• Activity: Copy the lines below exactly, starting at the one with "(2) Consolidated Statement" and ending at the one with "35,206 | 21,215 |", and leave out any picture.

====== Records shown

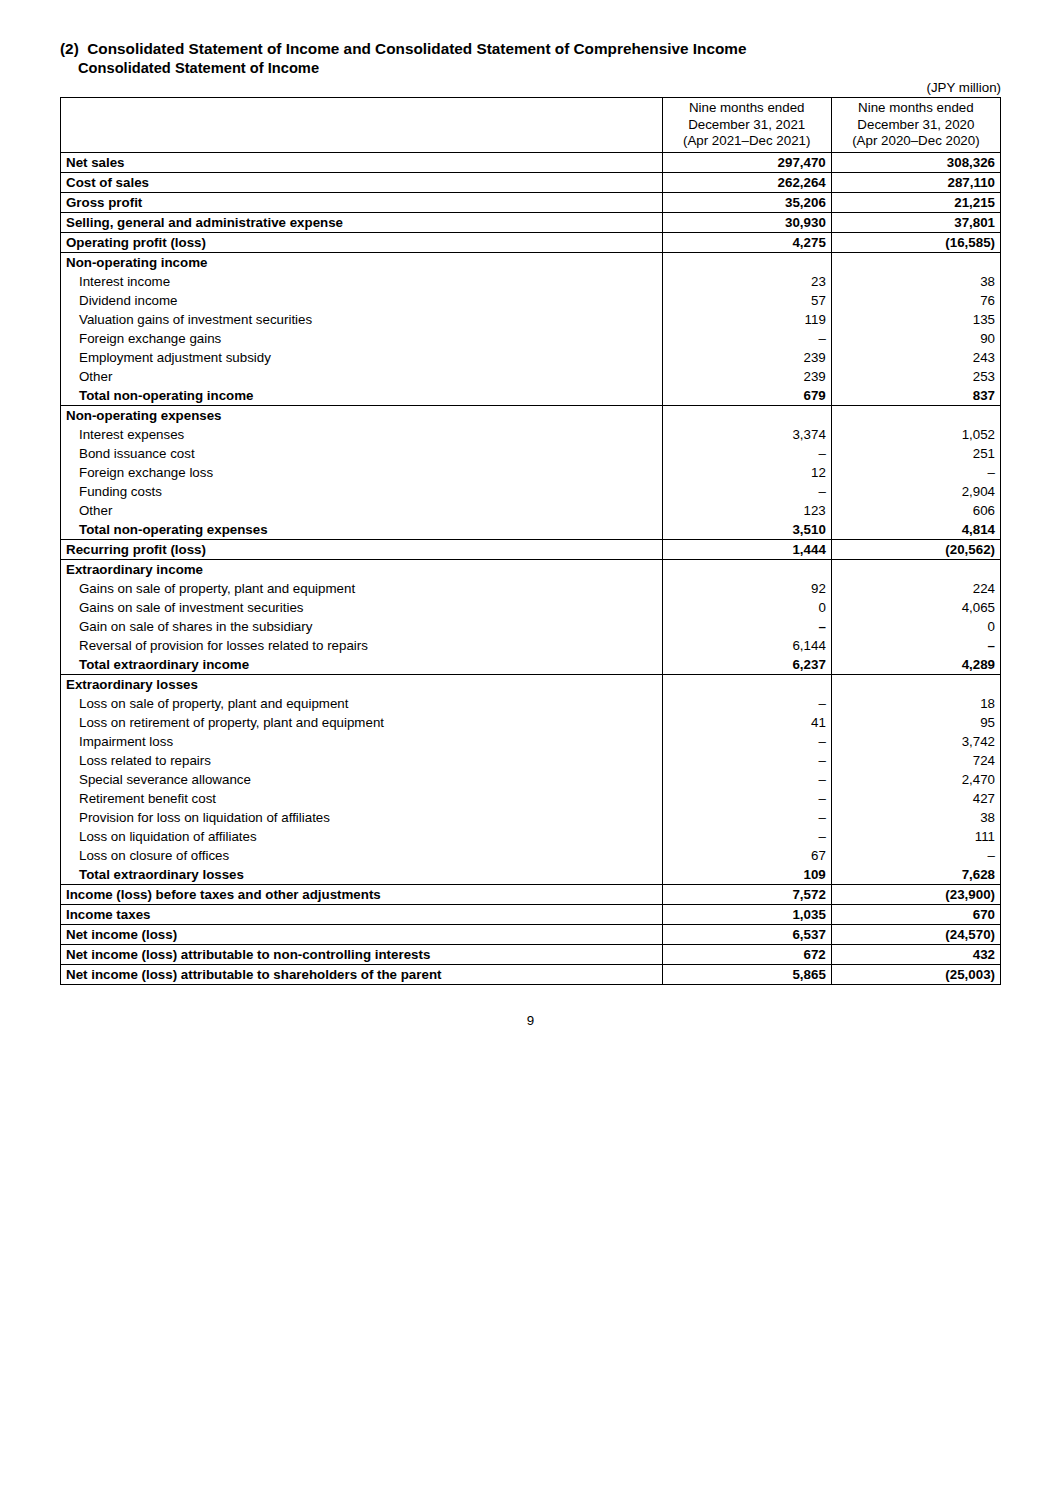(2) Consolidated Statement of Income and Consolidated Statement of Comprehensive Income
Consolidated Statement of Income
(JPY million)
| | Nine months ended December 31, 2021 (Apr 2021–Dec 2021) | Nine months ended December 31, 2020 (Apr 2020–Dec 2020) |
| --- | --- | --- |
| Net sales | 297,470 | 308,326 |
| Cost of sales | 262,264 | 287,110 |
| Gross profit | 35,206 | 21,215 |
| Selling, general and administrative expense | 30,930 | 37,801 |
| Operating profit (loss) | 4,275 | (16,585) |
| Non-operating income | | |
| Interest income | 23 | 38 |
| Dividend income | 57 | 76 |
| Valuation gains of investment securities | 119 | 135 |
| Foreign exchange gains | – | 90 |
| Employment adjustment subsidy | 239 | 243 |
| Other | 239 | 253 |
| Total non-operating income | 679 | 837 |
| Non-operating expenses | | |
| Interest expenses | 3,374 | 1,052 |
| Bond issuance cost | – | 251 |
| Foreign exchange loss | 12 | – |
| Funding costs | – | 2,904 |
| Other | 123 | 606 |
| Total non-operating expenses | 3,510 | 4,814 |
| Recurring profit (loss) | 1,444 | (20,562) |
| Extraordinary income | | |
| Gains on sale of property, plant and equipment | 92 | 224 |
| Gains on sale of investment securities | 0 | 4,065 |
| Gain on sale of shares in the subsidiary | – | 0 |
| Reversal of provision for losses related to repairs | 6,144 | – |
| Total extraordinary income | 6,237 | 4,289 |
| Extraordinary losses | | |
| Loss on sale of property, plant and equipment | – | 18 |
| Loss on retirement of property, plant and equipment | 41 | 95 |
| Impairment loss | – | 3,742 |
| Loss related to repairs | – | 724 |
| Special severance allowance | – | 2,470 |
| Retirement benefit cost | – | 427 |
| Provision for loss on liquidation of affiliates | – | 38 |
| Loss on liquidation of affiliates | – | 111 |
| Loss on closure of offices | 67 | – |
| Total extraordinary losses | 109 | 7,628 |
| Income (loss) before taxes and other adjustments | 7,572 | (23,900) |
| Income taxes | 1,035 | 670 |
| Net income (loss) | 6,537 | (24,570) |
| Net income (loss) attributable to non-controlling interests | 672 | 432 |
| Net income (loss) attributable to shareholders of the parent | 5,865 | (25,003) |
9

============
====== Records shown

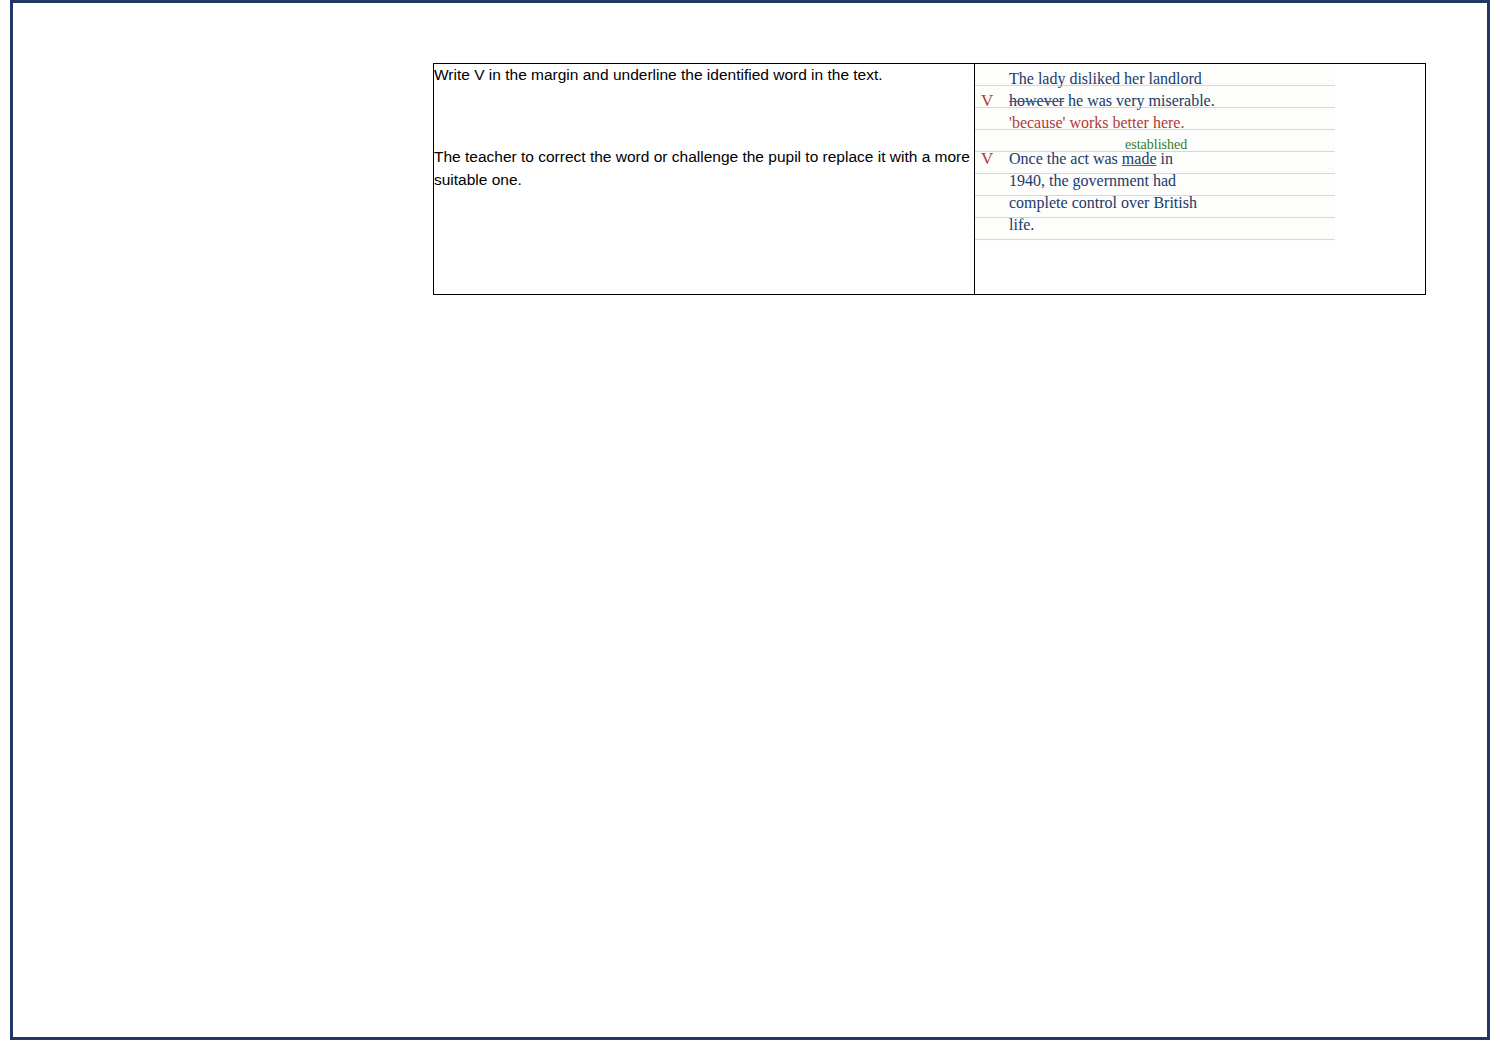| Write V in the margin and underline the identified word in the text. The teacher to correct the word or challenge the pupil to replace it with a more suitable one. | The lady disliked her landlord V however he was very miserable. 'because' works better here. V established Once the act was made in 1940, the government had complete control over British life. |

============

• Reply:
(2) Consolidated Statement of Income and Consolidated Statement of Comprehensive Income
Consolidated Statement of Income
(JPY million)
| | Nine months ended December 31, 2021 (Apr 2021–Dec 2021) | Nine months ended December 31, 2020 (Apr 2020–Dec 2020) |
| --- | --- | --- |
| Net sales | 297,470 | 308,326 |
| Cost of sales | 262,264 | 287,110 |
| Gross profit | 35,206 | 21,215 |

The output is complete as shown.